Exploring Borrowing or Refinancing Options

If you are unable to secure a payment plan with the CRA or are concerned about the high interest charges associated with your tax debt, you may want to explore borrowing or refinancing options. These alternatives can include:

  • Taking out a personal loan: Depending on your credit score and financial situation, you may be able to secure a personal loan with a lower interest rate than what the CRA charges on unpaid taxes.
  • Using a credit card: While credit card interest rates can be high, this option may be viable if you can pay off the balance quickly and avoid accruing significant interest charges.
  • Refinancing your mortgage: If you have equity in your home, you may be able to refinance your mortgage and use the funds to pay off your tax debt.

It’s important to exercise caution when considering borrowing or refinancing options, as they may involve additional fees or higher interest rates. Carefully weigh the costs against the benefits and ensure that you have a solid plan in place to repay the borrowed funds promptly.

Seeking Professional Assistance: Licensed Insolvency Trustees

Tax matters can be complex, and navigating the various options available can be overwhelming, especially when you’re already facing financial challenges. In such situations, seeking professional assistance from Licensed Insolvency Trustees (LITs) can be invaluable.

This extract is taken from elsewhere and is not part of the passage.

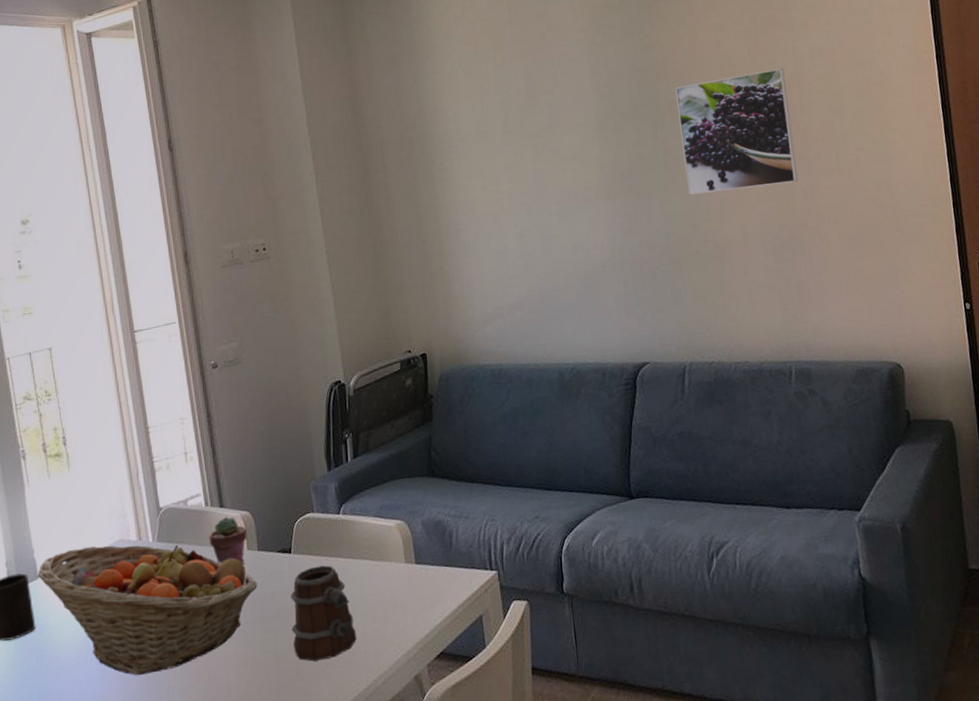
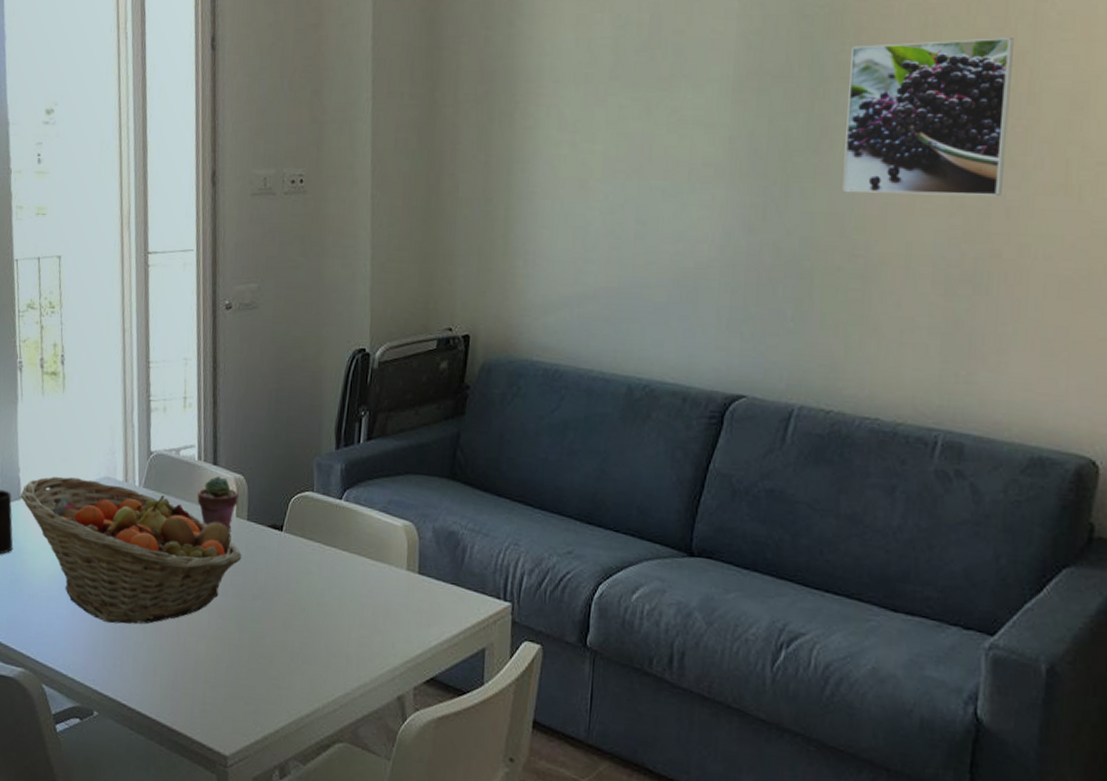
mug: present [290,565,357,661] -> none [270,551,341,655]

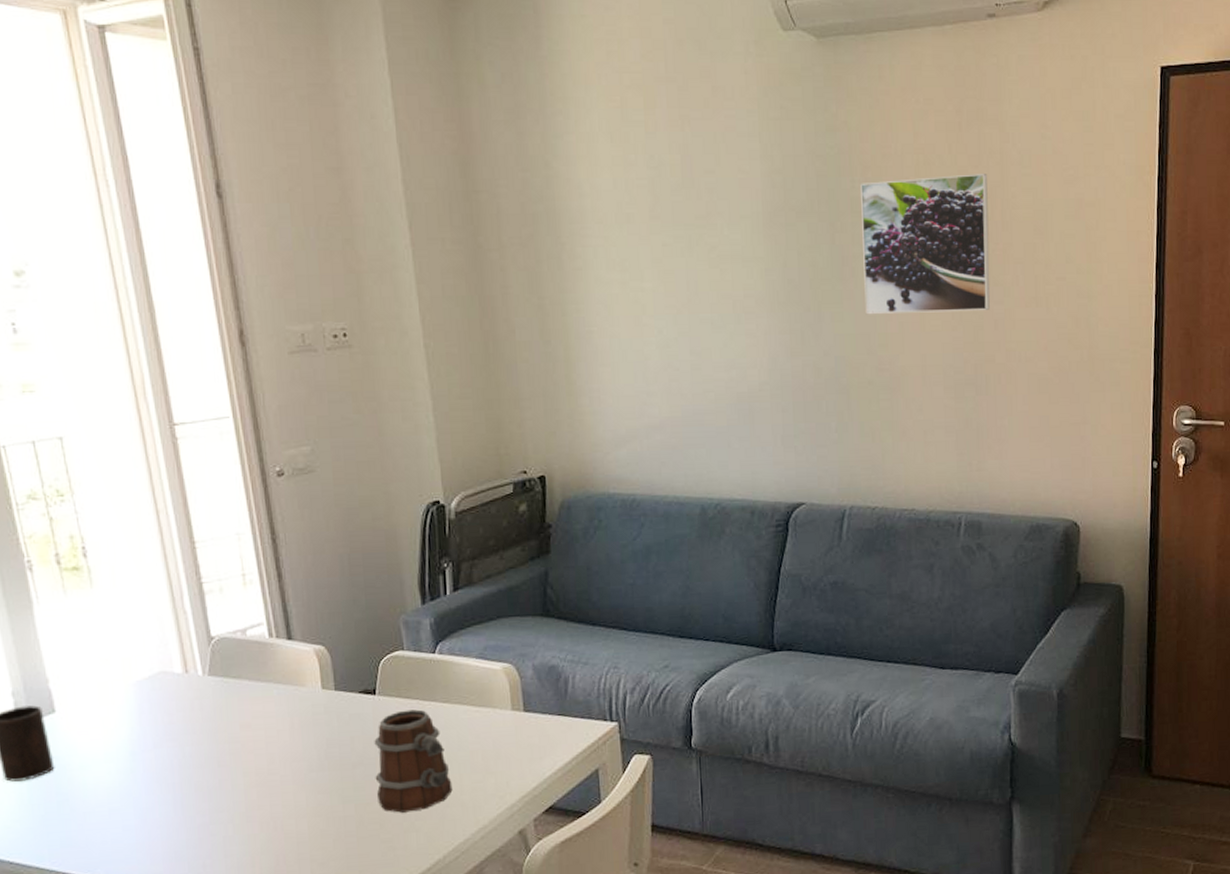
fruit basket: present [20,476,242,624] -> none [53,678,334,824]
potted succulent: present [197,476,238,530] -> none [274,651,322,703]
mug: none [270,551,341,655] -> present [374,709,453,813]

LITs are the only professionals in Canada legally authorized to file all forms of debt relief, including consumer proposals and bankruptcies. At firms like Spergel, experienced LITs will review your financial circumstances, offer guidance and advice, and help you navigate the best course of action.

These professionals can explore debt relief options if necessary, assist you in negotiating payment plans, and guide you through the process of applying for taxpayer relief. Their expertise and familiarity with tax laws and regulations can significantly increase your chances of resolving your tax debt effectively.

Appealing the Amount of Tax Debt Owed

If you believe that the amount of tax debt you owe is inaccurate or miscalculated, you have the option to file an appeal. In Canada, you have one year and 90 days from the date of confirmation, reassessment, or redetermination to submit a Notice of Appeal to the Tax Court of Canada.

However, it’s important to note that the appeal process can be complex, and it’s advisable to involve a Licensed Insolvency Trustee or a tax lawyer who specializes in dealing with the CRA. They can guide you through the process, ensure that all your tax filings are up-to-date, and increase your chances of a successful appeal.

If your appeal is unsuccessful, it may be beneficial to explore debt relief options, such as bankruptcy or a consumer proposal, which can substantially reduce or eliminate your tax debt altogether.

Understanding Tax Due Dates

To avoid penalties and additional interest charges, it’s crucial to understand the deadlines for filing your tax return and paying any outstanding tax debt. Generally, the deadline for filing your tax return and paying any taxes owed is April 30th. However, if you are self-employed, you have an extended deadline of June 15th.

Failing to meet these deadlines can result in late filing penalties and interest charges, further compounding your tax debt and making it more challenging to resolve.

Conclusion

Owing taxes to the CRA while struggling financially can be an overwhelming and stressful situation. However, by taking prompt action, exploring the available options, and seeking professional assistance when needed, you can navigate this challenging predicament and regain control of your financial well-being.

Remember, the CRA recognizes that individuals may face difficulties in paying their taxes and offers various solutions, such as payment plans, taxpayer relief programs, and debt relief options like consumer proposals or bankruptcies. By staying proactive, communicating openly with the CRA, and seeking guidance from Licensed Insolvency Trustees, you can find a path forward and achieve a fresh financial future, free from the burden of tax debt.